In the 100 years since Kandinsky introduced the first purely abstract work, abstraction has been both celebrated and questioned. More than once critics declared it an expression whose time had passed, yet galleries, museums and collectors continue to support the form.
Curated by Jacob Ouillette (one of the featured painters) this dynamic exhibition explores the relevance and vibrancy of abstract art today, showcasing the divergent and innovative perspectives six young artists bring to the conversation.
Ouillette was struck by how many young artists are choosing to pursue abstraction, creating their own language and building new traditions. In some cases the form proves to be a way to illuminate concepts of time, place and space, in others the process becomes the key exploration.

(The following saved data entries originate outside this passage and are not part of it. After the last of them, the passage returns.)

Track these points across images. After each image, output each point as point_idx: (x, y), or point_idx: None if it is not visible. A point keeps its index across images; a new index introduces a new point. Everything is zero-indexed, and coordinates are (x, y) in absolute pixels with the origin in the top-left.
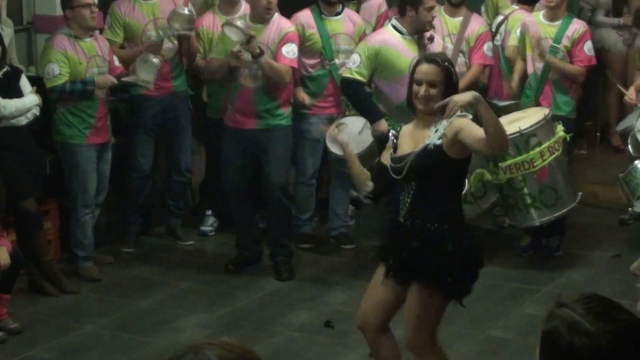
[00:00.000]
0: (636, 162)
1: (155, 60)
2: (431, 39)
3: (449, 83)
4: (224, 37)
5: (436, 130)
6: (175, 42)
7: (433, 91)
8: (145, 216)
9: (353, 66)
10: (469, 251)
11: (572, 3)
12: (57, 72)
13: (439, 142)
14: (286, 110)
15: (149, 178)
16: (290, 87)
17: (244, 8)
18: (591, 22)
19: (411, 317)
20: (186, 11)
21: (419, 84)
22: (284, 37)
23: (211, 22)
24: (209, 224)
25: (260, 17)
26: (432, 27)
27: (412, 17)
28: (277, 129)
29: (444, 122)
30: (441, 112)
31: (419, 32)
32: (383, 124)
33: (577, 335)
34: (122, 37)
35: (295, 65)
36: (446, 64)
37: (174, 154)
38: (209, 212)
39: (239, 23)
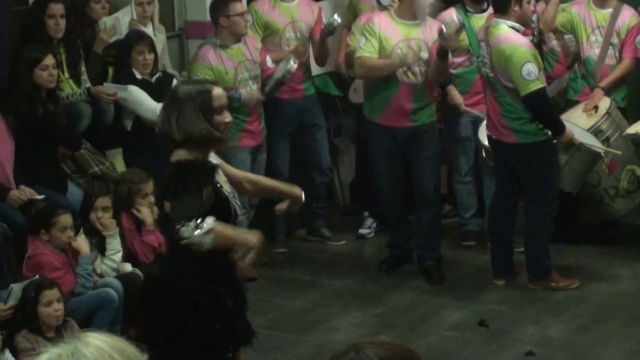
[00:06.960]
0: None
1: (294, 64)
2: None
3: None
4: (386, 37)
5: None
6: (307, 45)
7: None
8: (288, 217)
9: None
10: None
11: None
12: None
13: None
14: (434, 108)
15: (287, 181)
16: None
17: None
18: None
19: None
20: (454, 17)
21: (220, 111)
22: None
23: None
24: (367, 225)
25: (413, 15)
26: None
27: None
28: (429, 126)
29: None
30: None
31: None
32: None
33: None
34: (261, 36)
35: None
36: None
37: (315, 154)
38: (366, 213)
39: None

The two are combined to great effect in the intuitive line work of Regina Scully. Her undulating large-scale acrylic/wood panels are her attempt to show the phenomena of contemporary cities and spaces from her own embodied perception. One discovers, with a breathtaking sense of recognition, the unity between the artist’s vision of her hometown New Orleans and the current images of post-tsunami Japan.

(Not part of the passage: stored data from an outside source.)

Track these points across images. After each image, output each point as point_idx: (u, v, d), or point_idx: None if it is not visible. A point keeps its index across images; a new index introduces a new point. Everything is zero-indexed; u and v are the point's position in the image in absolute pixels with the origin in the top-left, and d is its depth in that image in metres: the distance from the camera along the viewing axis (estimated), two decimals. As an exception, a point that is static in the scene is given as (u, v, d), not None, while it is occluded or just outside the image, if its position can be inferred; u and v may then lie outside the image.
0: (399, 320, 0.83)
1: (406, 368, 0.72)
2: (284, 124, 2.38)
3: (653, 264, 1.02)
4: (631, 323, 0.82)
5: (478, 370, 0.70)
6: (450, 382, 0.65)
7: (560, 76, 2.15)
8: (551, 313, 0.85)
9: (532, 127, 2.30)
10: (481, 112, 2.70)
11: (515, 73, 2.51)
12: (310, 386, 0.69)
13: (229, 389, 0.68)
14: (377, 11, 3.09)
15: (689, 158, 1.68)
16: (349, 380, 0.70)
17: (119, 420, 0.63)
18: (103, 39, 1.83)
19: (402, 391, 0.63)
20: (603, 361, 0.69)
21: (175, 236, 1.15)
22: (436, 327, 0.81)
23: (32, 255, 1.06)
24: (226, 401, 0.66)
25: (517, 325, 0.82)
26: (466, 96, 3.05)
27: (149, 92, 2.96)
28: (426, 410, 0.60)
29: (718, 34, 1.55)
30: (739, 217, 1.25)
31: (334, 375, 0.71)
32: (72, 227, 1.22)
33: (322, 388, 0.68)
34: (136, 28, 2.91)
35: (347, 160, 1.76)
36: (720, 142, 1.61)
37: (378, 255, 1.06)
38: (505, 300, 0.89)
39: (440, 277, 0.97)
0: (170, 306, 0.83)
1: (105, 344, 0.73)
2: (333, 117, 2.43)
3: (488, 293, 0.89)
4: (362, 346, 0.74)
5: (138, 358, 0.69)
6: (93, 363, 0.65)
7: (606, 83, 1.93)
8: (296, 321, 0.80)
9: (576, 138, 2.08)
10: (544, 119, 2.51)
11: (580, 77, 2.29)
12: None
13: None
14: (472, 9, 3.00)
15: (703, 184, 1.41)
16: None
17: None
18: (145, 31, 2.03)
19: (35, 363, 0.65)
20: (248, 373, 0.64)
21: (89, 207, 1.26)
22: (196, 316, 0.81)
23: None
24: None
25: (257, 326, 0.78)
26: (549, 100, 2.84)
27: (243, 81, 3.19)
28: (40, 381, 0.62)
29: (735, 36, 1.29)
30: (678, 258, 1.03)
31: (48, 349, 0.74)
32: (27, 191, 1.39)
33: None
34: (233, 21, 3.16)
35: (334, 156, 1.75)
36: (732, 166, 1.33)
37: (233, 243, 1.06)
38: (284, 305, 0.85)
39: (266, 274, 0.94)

For Jonathan Eckel process has now taken precedence over a traditional subject matter. Color and shape are the focus of his exuberant oil canvases, the rhythmic works sharing a freedom and affinity with American modernism. Danielle Mysliwiec takes a meditative approach to process, creating exacting woven oil on wood pieces that push the boundaries of traditional two-dimensional surface by building sculptural textures that respond to the changing light of the day, creating images in constant flux.

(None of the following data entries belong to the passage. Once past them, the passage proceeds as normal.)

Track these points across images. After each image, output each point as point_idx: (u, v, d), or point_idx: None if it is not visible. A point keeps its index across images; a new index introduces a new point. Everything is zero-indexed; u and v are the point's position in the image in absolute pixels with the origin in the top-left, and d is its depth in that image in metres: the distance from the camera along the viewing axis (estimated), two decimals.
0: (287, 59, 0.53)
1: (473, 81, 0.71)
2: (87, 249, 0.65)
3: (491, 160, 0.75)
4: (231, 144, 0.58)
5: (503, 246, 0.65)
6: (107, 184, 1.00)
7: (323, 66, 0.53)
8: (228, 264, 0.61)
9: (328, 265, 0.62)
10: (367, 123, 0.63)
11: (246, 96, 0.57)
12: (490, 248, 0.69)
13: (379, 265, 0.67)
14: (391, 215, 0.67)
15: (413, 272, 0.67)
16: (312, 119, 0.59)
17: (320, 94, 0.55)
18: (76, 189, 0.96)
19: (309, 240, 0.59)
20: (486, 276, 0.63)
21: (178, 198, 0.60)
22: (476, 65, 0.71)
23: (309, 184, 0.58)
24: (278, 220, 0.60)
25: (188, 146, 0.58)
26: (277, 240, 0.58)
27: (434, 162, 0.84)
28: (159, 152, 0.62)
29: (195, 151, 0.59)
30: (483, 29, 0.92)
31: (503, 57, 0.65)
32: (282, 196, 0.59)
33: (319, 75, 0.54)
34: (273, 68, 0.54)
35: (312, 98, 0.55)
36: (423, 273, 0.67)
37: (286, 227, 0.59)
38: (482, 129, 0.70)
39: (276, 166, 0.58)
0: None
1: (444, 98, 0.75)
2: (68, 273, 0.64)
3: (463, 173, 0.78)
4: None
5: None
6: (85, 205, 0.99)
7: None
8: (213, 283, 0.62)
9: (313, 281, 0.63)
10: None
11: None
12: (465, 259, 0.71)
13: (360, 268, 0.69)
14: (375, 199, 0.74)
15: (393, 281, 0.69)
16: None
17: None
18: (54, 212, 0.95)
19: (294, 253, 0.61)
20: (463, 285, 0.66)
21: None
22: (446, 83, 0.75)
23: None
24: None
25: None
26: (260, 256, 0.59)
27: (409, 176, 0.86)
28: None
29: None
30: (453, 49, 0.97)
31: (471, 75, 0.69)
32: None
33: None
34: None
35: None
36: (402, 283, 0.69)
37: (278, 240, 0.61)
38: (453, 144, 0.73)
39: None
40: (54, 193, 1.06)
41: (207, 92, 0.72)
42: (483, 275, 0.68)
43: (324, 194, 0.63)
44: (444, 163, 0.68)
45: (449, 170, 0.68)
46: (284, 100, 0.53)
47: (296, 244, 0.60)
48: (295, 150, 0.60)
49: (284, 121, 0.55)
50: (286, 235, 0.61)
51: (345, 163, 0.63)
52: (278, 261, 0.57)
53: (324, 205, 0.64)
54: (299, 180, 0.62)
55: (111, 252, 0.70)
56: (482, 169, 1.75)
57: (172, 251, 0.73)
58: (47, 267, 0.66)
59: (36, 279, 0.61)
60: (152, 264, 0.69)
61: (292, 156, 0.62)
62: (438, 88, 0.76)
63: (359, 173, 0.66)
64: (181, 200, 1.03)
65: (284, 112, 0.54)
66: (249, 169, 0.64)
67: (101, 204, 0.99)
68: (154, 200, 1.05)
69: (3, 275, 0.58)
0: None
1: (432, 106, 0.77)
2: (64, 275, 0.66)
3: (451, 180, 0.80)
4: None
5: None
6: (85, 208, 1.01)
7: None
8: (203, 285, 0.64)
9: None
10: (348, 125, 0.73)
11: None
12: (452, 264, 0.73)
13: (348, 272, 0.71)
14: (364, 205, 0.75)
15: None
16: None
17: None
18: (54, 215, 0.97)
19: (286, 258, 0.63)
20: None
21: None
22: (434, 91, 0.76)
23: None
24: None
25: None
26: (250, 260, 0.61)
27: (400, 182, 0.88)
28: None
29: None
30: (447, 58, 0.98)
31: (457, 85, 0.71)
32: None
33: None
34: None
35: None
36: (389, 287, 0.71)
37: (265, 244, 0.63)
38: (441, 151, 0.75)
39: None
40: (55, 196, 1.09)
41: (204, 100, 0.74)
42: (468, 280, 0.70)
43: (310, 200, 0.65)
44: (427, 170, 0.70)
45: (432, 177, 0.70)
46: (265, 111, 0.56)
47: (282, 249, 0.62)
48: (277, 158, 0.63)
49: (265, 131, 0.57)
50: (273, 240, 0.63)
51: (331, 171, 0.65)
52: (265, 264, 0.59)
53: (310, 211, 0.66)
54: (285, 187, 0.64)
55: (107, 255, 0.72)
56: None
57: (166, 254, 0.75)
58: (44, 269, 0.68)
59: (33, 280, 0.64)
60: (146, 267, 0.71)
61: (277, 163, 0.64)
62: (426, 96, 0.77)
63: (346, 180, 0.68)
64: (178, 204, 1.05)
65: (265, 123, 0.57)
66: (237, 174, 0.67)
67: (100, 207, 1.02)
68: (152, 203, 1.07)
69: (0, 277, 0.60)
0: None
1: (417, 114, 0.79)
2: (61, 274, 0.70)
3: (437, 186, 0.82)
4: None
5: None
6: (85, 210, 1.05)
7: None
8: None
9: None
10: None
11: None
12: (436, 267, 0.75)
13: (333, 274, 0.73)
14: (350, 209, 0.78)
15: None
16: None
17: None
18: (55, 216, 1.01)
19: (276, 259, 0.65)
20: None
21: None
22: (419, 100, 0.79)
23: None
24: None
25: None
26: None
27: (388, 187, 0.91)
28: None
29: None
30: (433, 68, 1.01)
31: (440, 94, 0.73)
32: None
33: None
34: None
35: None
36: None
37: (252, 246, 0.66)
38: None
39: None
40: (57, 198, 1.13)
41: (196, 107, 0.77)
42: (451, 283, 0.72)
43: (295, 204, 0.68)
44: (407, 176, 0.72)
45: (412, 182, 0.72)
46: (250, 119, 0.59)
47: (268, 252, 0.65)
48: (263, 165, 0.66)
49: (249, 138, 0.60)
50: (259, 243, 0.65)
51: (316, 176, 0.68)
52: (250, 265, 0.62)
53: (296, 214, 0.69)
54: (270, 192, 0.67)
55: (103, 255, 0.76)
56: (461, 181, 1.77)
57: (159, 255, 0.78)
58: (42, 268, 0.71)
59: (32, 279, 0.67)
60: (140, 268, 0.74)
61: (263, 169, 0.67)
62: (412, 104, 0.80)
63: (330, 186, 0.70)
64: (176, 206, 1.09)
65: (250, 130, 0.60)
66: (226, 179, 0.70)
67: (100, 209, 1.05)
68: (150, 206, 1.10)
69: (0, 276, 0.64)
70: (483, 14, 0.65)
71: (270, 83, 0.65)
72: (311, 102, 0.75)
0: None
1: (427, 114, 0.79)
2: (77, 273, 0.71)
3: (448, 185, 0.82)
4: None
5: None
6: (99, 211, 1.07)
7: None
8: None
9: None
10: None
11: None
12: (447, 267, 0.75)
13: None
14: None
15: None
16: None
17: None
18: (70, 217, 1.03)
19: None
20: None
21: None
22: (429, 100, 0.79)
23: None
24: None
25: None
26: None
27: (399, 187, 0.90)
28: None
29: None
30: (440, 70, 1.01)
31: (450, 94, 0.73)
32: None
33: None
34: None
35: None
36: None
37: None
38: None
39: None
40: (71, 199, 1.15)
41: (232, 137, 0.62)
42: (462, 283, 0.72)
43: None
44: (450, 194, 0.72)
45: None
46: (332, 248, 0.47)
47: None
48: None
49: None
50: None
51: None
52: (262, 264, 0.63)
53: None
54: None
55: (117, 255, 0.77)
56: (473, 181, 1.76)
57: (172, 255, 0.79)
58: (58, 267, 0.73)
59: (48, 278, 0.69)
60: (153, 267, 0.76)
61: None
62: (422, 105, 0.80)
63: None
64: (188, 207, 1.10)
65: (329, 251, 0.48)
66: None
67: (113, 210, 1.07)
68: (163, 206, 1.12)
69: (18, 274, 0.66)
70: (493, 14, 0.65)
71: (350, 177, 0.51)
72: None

Also included are Kate Parnell, whose conceptual pieces question the parameters of dimension and form, and Ouillette’s own striking brushstroke studies, which bravely reduce each element to a single stroke of pure form and color. The youngest artist in the show, Osamu Kobayashi, creates thoughtful minimal pieces that play with surface tension and clever conceptual titles.
‘Abiding Abstraction’ like the Big Lebowski’s famed protagonist that inspired the title, maintains a certain fortitude and integrity, upholding an essential quality of truth and authenticity that speaks volumes.